Yesterday at a what was really a campaign event in Ohio, Romney encouraged attendees to bring canned goods, despite the Red Cross' website stating that donating these items take up valuable time and resources because they must be sorted, cleaned, and disposed of when they could be spending time doing actual relief work. The GOP candidate's audacity was such that even though he had to have known about this policy at some point, he told the Red Cross to accept his donations, even though he was told they couldn't.
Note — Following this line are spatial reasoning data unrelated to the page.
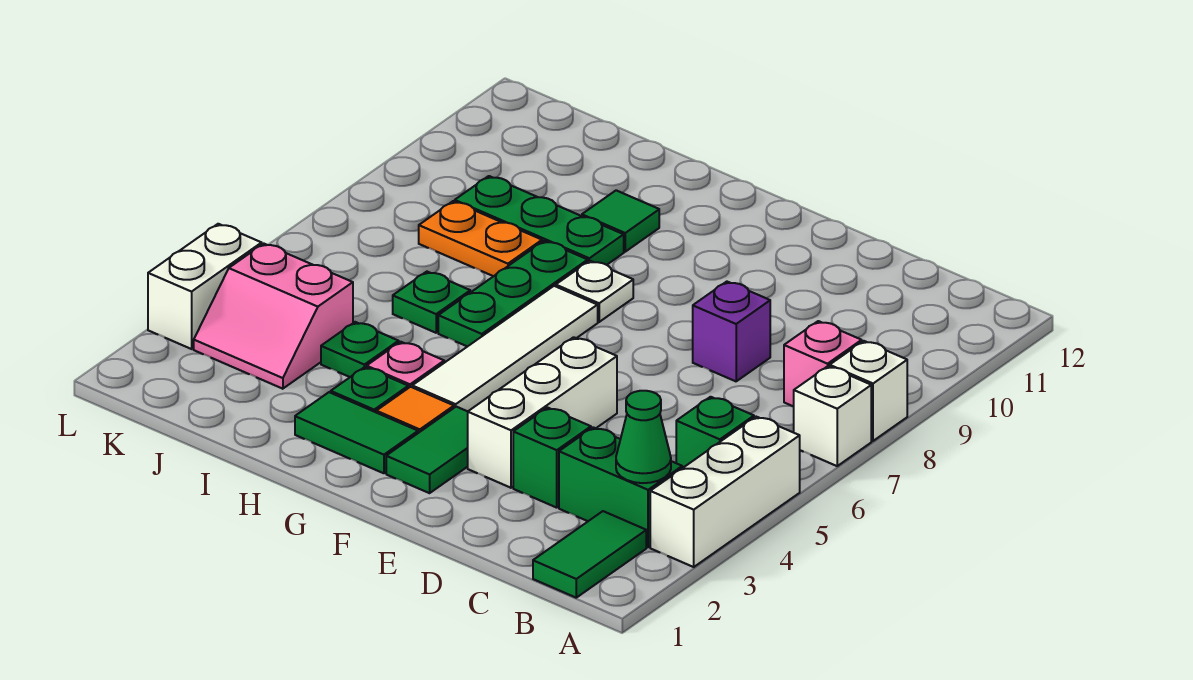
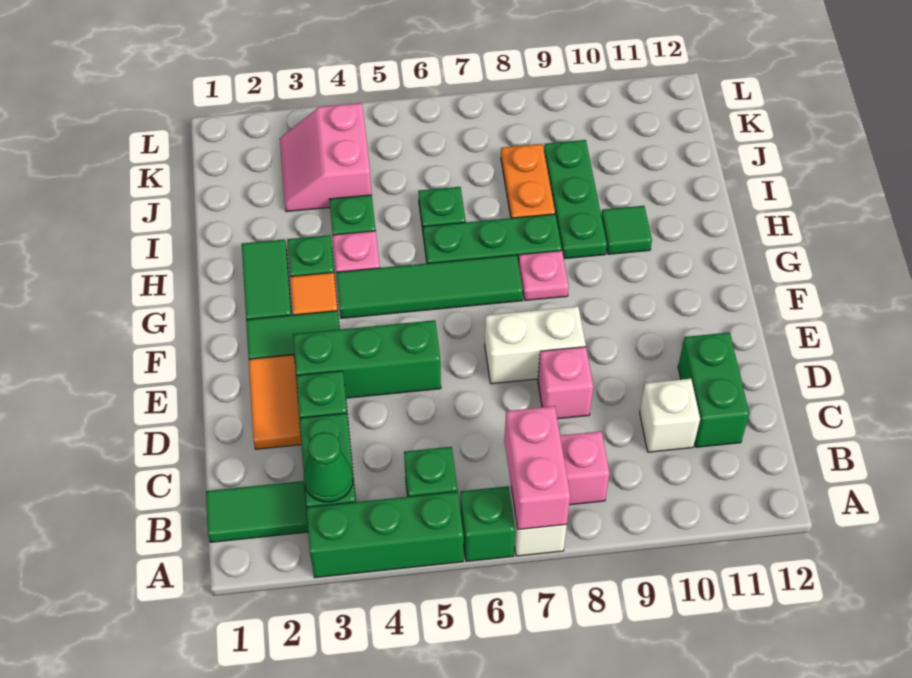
white brick A3:A5 level 1 -> green brick A3:A5 level 1
none -> green brick A6 level 1
none -> pink brick A7:B7 level 2
white brick A8 level 1 -> white brick C10 level 1
none -> green brick C11:D11 level 1
none -> orange tile D2:E2 level 1
purple brick D8 level 1 -> pink brick D8 level 1
white brick E3:E5 level 1 -> green brick E3:E5 level 1
white tile G4:G7 level 1 -> green tile G4:G7 level 1
white plate G8 level 1 -> pink plate G8 level 1
white brick L3:L4 level 1 -> white brick E7:E8 level 1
And get this, the Romney campaign never intended to donate any of these collected items to states that are solidly blue, like New York or New Jersey, despite their being the hardest hit. Nope, his intention was to donate those items to precious swing states, like North Carolina, Pennsylvania, and Virginia. In the end, though, the Red Cross had the last word. The branch where he wanted to donate the goods only accepted money for donations, but the Red Cross said they could send the items to their warehouse in New Jersey.
It's been well-reported that Mitt has said that FEMA has to go because he believes that states should take care of their own. What most people don't know is that when he was governor in 2004, he vetoed flood preparation funding, after the city of Peabody experienced major flooding after heavy rains. Romney had requested that President Bush declare Essex, Middlesex, and Suffolk Counties disaster areas, which would assure federal relief from FEMA.
Great, right? But later that year, when legislators proposed a $5.7 million flood preparation project to which the federal government would have added another $22 million, Governor Romney vetoed it. Local governments hit hard in that area said they believed that the governor's veto boiled down to a serious lack of understanding of how infrastructure works. In 2007, the same area flooded again as a direct result of Romney's refusal to fund the project.
Bottom line, Mitt Romney is a businessman, not a government man. He neither knows nor cares about anything else other than making as much money as possible while spending as little as possible. His refusal to answer questions about his thoughts on FEMA in recent days shows he knows his position is very unpopular. Just yesterday, a Romney spokesperson told news agencies that not only states should be responsible for disaster relief, but the federal government should be called upon, too. However, during the primary debates in June he stated that using federal funds for disaster relief was "immoral."
Just what, Mr. Romney, is immoral about the federal government speeding up recovery efforts for the people who live in areas destroyed and weakened by disaster? Hurricane Sandy substantially blew away the Republican candidate's advantage in a hotly contested race. Unfortunately, it wasn't able to blow away his hubris.